By Daniel James Hayden IV
There has been growing talk that China will soon increase its purchases of Italian debt in a move that Italian officials hope will drive down Italy's borrowing costs.
Italian Finance Minister Giulio Tremonti is said to have met with Lou Jiwei, the head of the Chinese sovereign wealth fund China Investment Corporation (CIC), in an effort to get the Chinese to buy more Italian bonds.
The European Central Bank (ECB) began buying Italian bonds a few weeks ago after Italian Prime Minister Silvio Berlusconi promised to push through austerity measures aimed at improving the Italian government's fiscal health. The move by the European Central Bank initially drove Italy's borrowing costs down, but the yields on Italian bonds have been rising again amid fears of a Greek default and the repercussions that it would have for other troubled eurozone members.
If China starts buying Italian debt in a bid to rescue the eurozone from collapse, it will be to the benefit of most export-driven Asian economies, not just China's. Investors could choose between a variety of Asian ETFs like the iShares MSCI South Korea Index (EWY), the iShares MSCI Taiwan Index Fund (EWT) and the iShares FTSE China 25 Index Fund (FXI) in order to profit from the improved prospects for Asian economies that Chinese bond buying would create.

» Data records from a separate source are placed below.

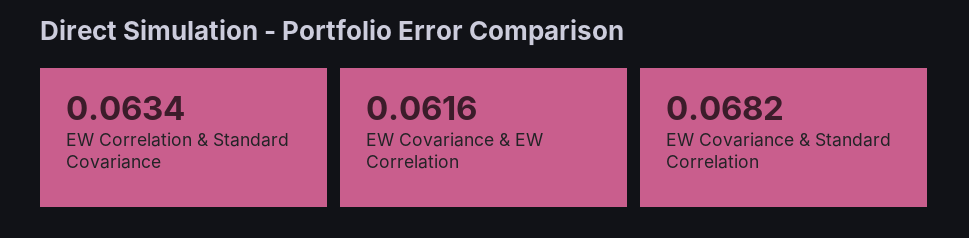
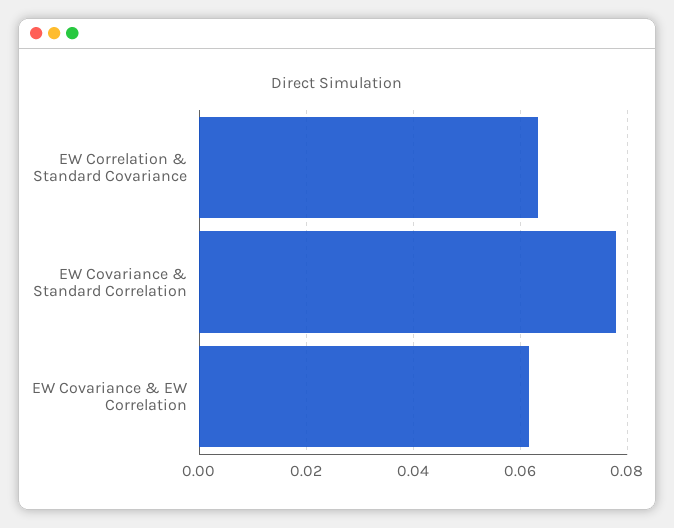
  {
    "EW Correlation & Standard Covariance": 0.0634,
    "EW Covariance & EW Correlation": 0.0616,
-   "EW Covariance & Standard Correlation": 0.0682
+   "EW Covariance & Standard Correlation": 0.078
  }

Eurozone countries like Italy, Spain, and Portugal have been trying to improve their fiscal health through austerity measures that have hurt their economies. If China starts buying more of their debt, their costs of borrowing will fall and they can shift some of their focus from austerity measures to improving their economies. Economic growth in Europe would give a direct boost to Asian economies as European consumers opened up their wallets and started buying more exports from Asia.
Japan is one country that could do very well if China moves to increase its ownership of Italian bonds. Besides benefiting from the boost to European demand that would come from Chinese bond buying, the overheating Japanese yen could fall lower if investors stopped worrying about the imminent collapse of several eurozone country's and the end of the euro currency.
Investors who have been exiting the euro have been buying up currencies like the Japanese yen and the Swiss franc that are considered safer investments than the euro. The rising yen has made Japanese exports more expensive and is lowering the profit margins of Japanese exporters. A falling yen could send share prices of major Japanese exporters like Toyota Motor Corporation (TM), Hitachi (HIT) and Sony (SNE) climbing higher. Investors who would prefer to invest in a wide range of Japanese stocks instead of individual stocks should look into the iShares MSCI Japan Index Fund (EWJ).
Investors who are interested in FOREX trading and think that China will protect its interests by purchasing more Italian bonds might want to consider investing in the euro through the CurrencyShares Euro Trust (FXE) or the ProShares Ultra Euro (ULE) ETFs or shorting the Japanese yen with the ProShares UltraShort Yen ETF (YCS).